### PROBLEM DETAILS
Tell how many lines contain the string "down" in the material underneath; the reply is that number and no more.

### MATERIALS PROVIDED

- - -

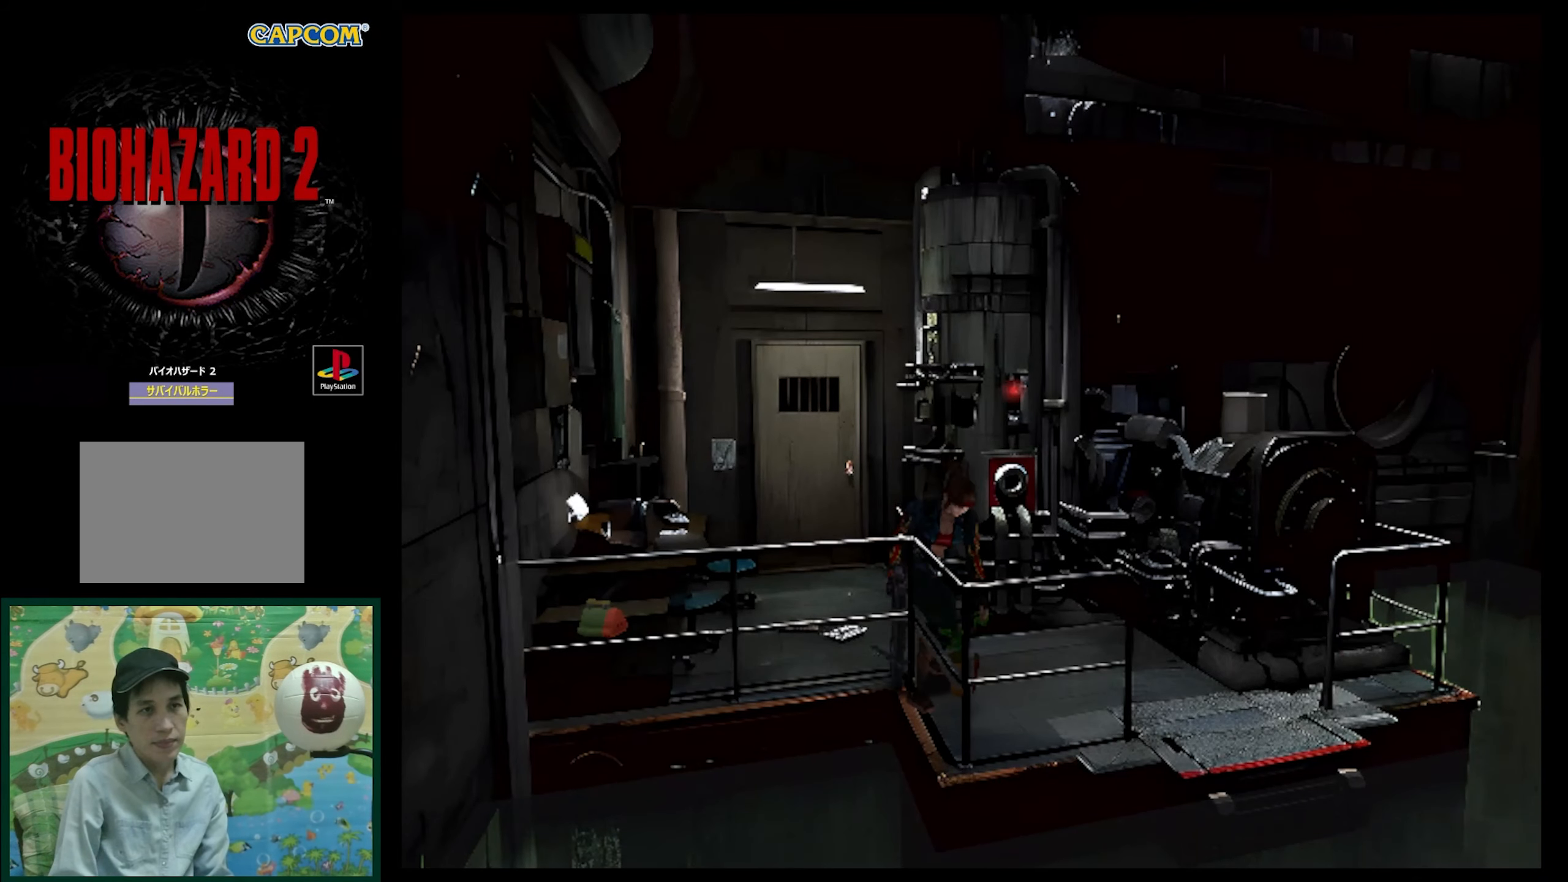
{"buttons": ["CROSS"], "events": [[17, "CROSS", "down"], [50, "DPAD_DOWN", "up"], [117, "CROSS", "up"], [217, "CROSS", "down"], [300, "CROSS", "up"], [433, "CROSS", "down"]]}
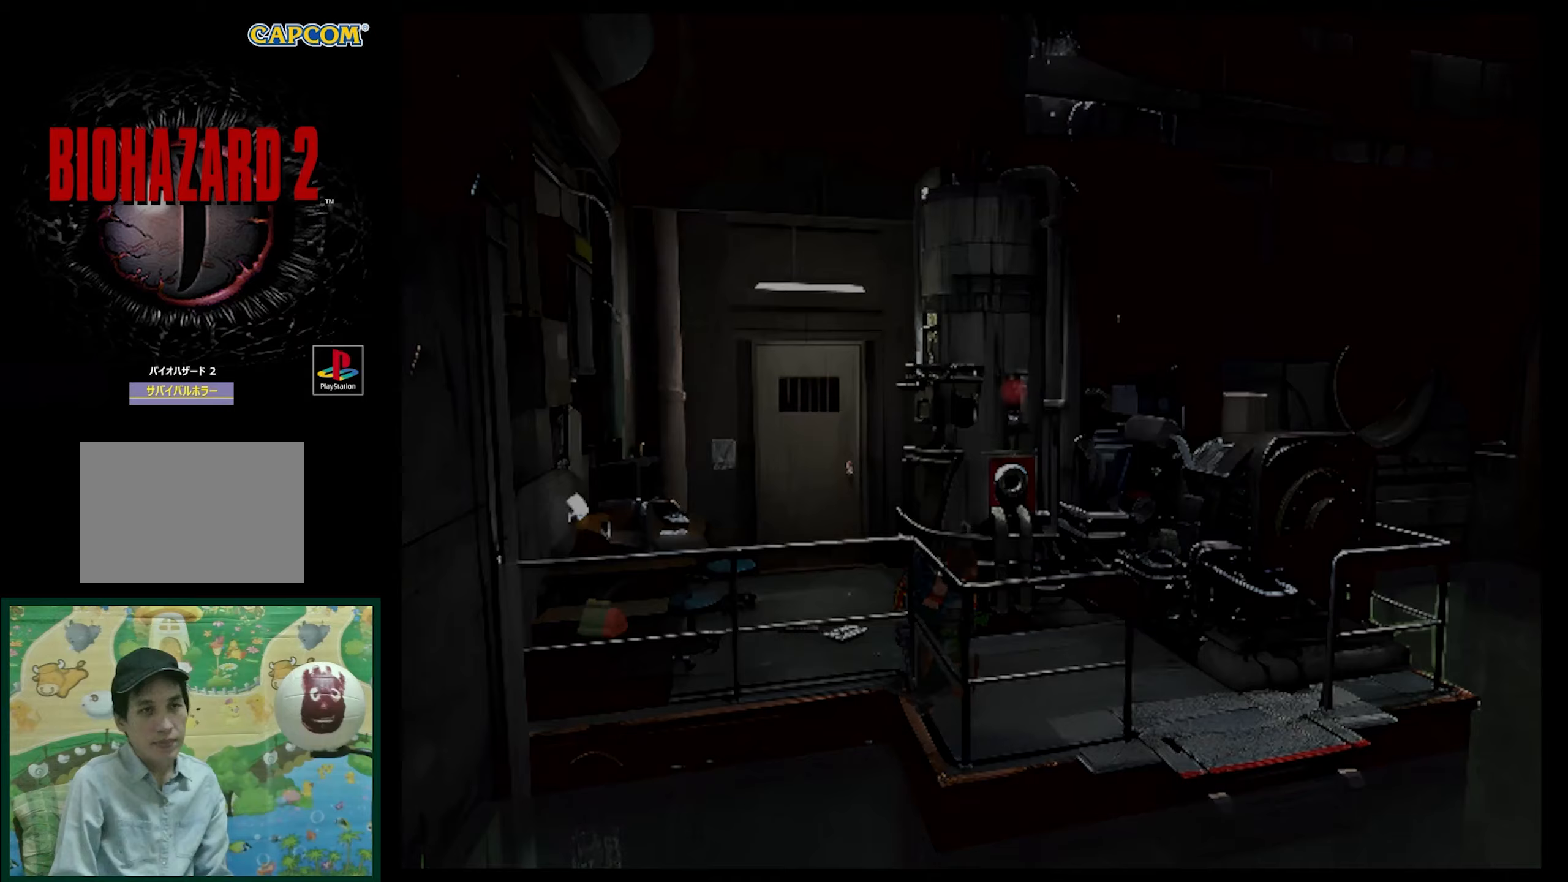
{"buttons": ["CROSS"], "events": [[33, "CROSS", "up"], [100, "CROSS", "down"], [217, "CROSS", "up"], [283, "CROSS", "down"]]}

- - -

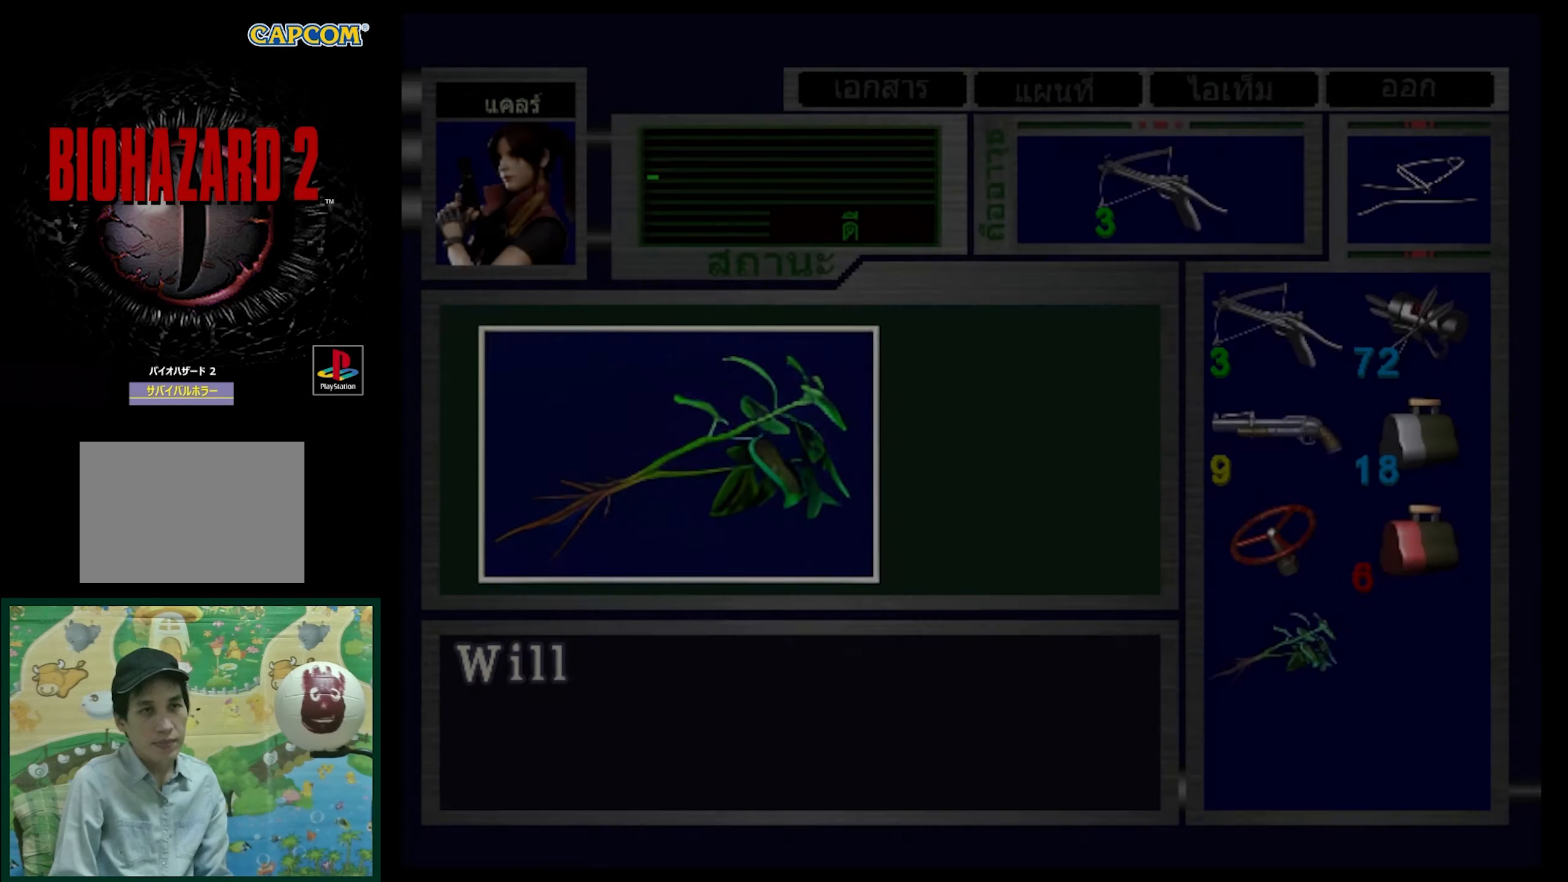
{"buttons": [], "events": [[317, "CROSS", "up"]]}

- - -

### ANSWER SECTION
2